Exercise brief:
Your response should reproduce every line of the entries that contains the word "CROSS".

┌─ Material shown

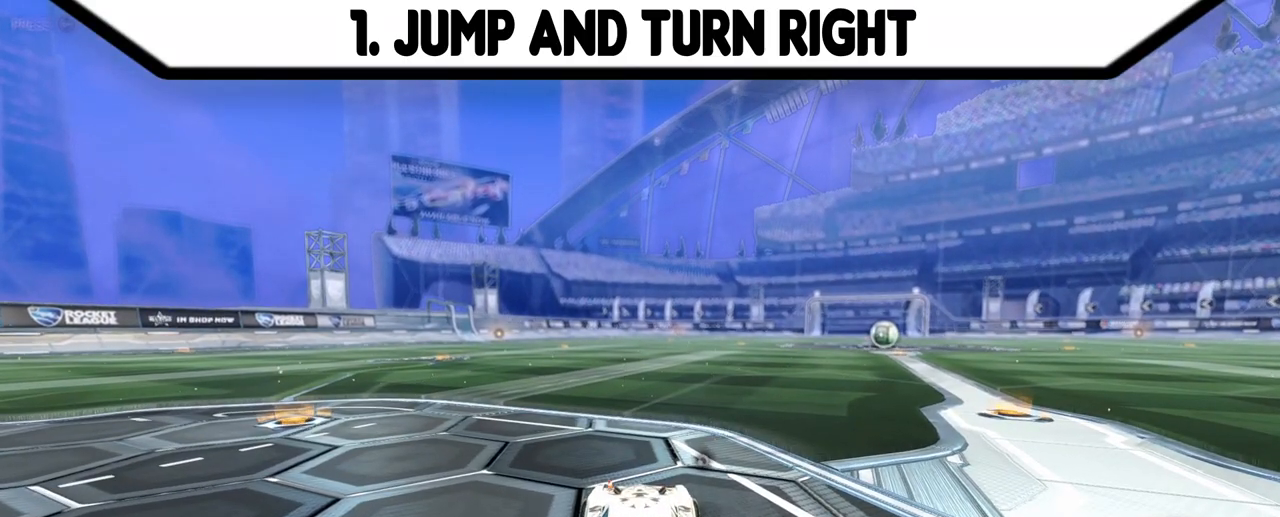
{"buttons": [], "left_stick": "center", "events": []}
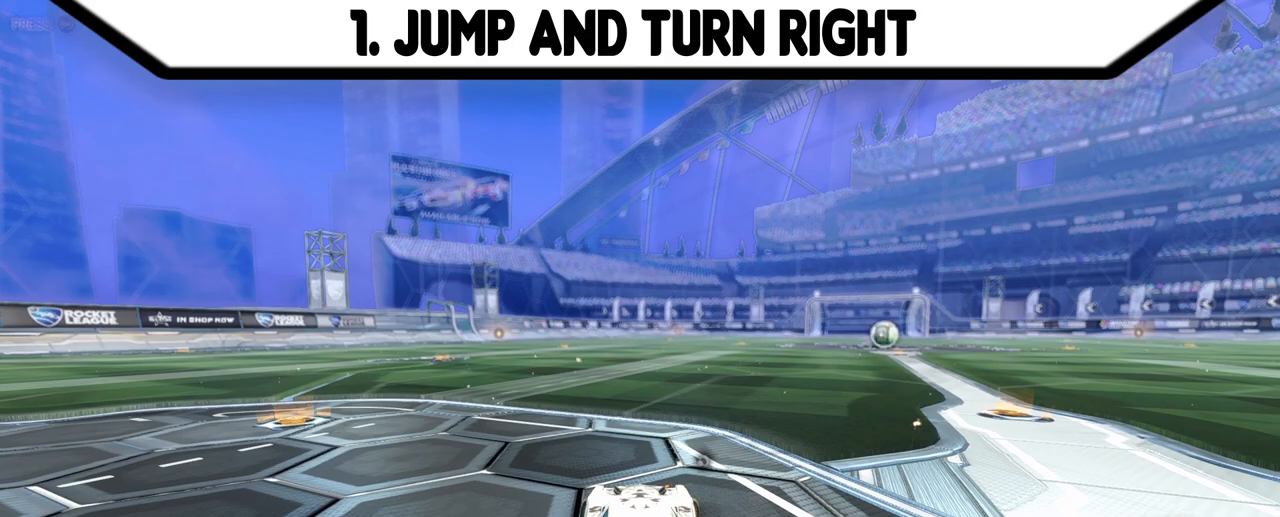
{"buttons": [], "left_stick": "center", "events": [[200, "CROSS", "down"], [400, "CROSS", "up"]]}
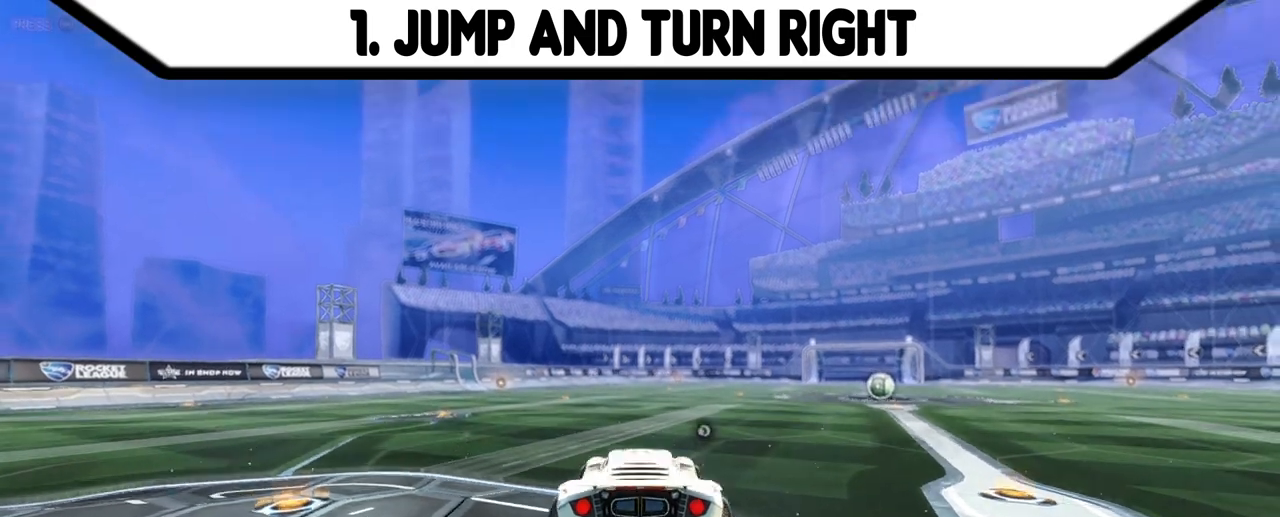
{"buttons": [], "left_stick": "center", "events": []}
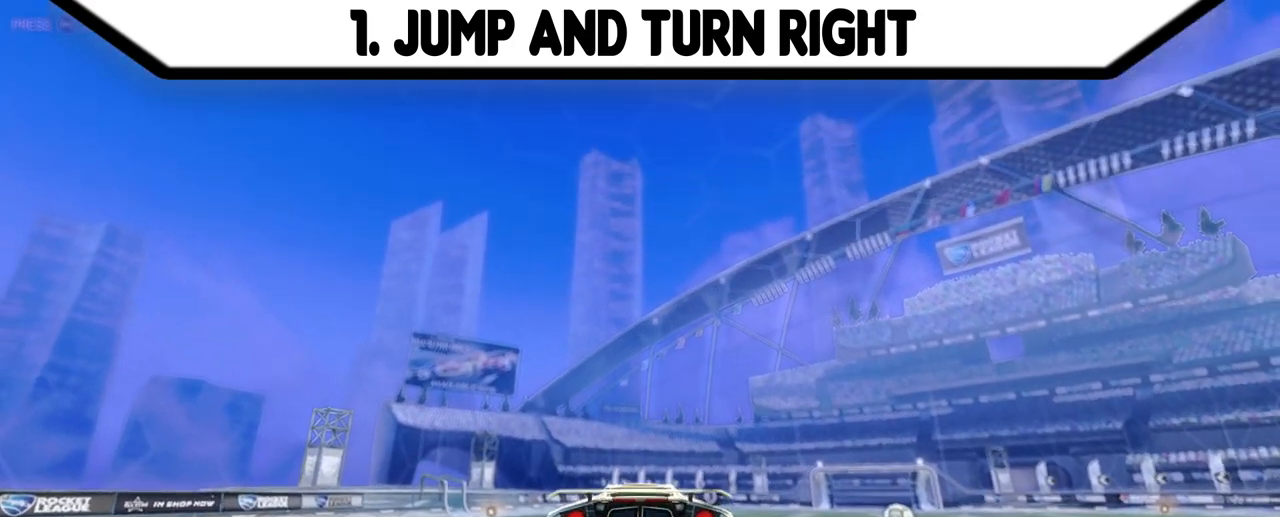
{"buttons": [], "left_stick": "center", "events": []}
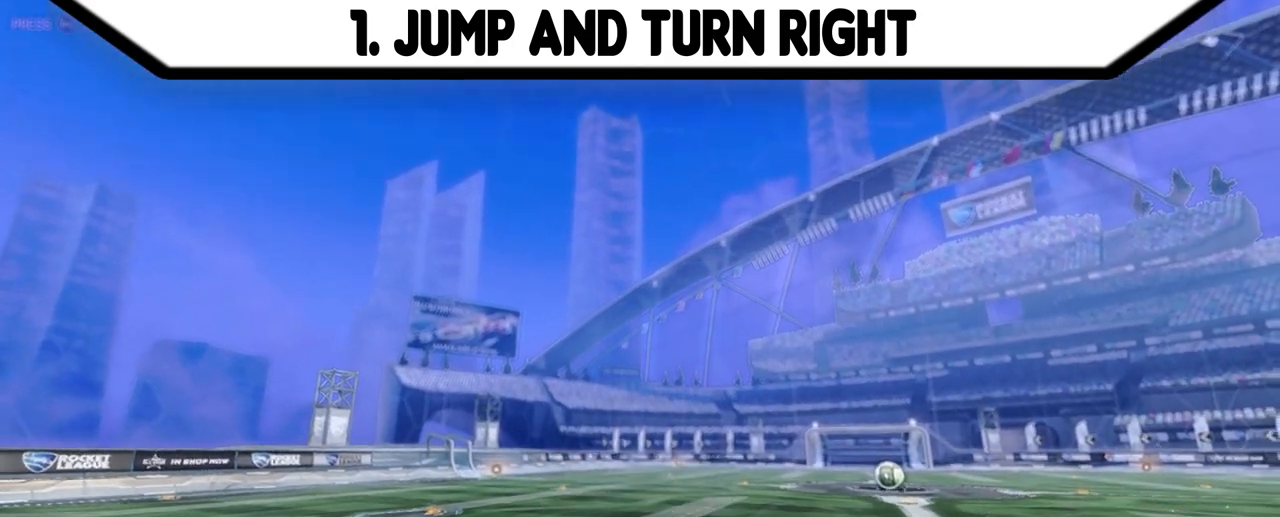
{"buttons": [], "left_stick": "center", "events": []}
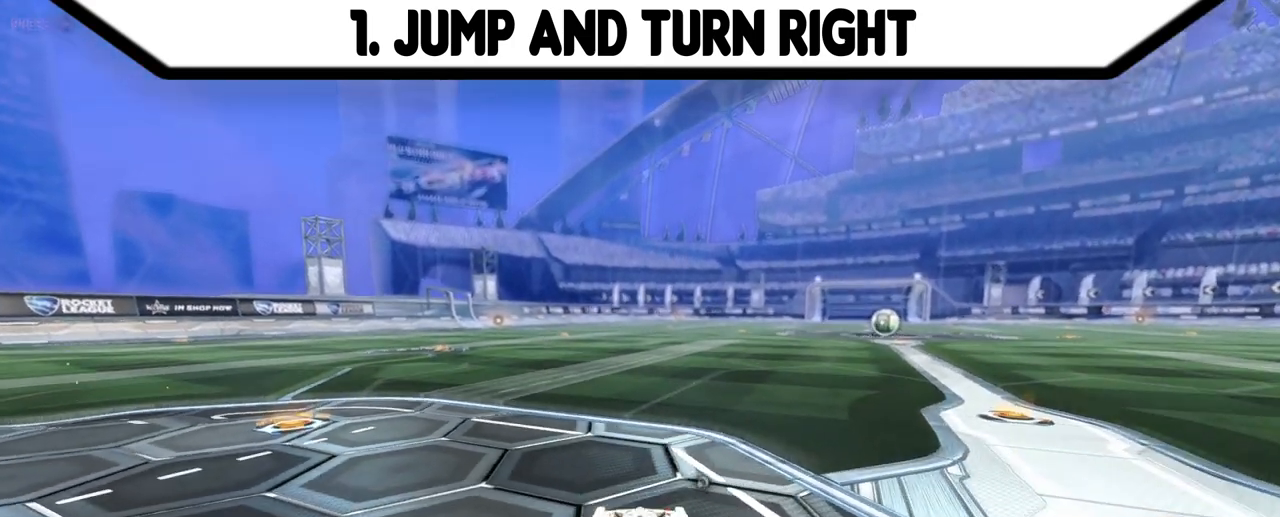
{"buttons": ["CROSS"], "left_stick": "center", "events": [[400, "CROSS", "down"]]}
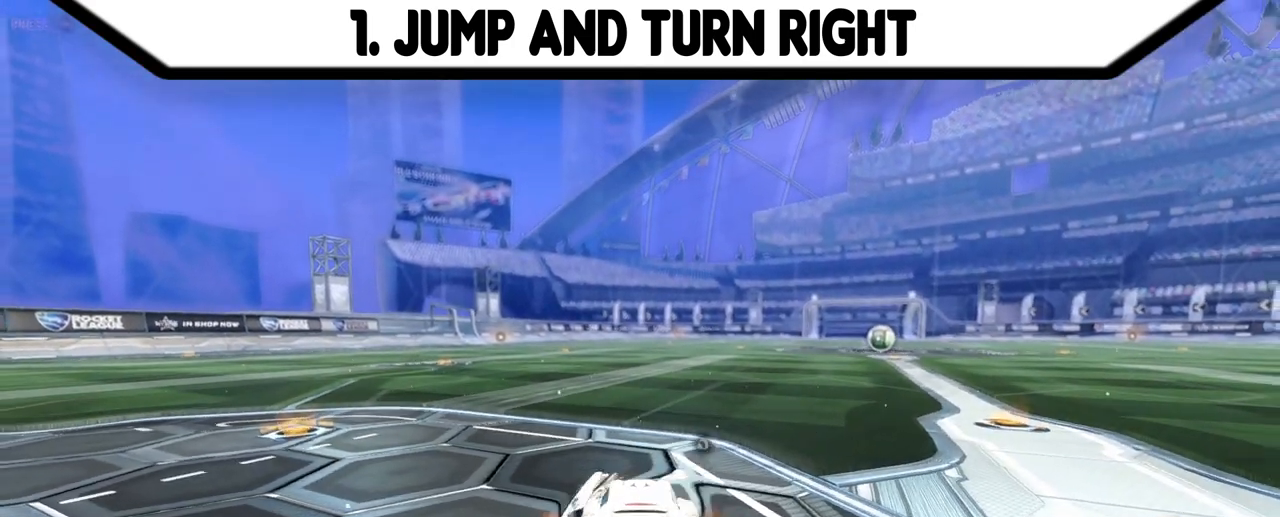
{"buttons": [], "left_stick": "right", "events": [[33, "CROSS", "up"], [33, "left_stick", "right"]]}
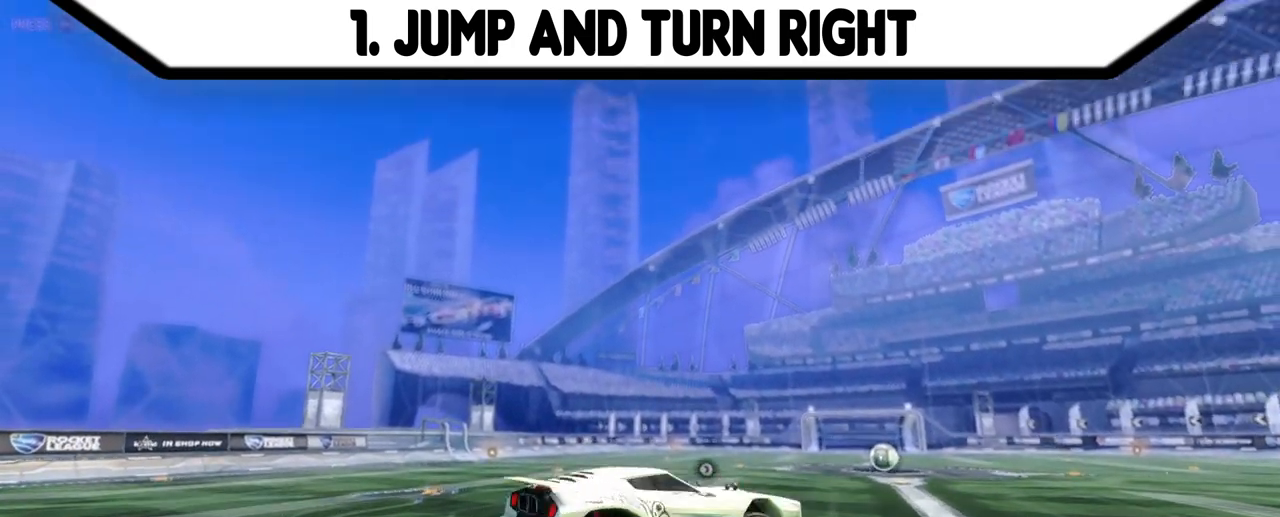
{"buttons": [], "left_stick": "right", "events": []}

└─

Response area:
{"buttons": [], "left_stick": "center", "events": [[200, "CROSS", "down"], [400, "CROSS", "up"]]}
{"buttons": ["CROSS"], "left_stick": "center", "events": [[400, "CROSS", "down"]]}
{"buttons": [], "left_stick": "right", "events": [[33, "CROSS", "up"], [33, "left_stick", "right"]]}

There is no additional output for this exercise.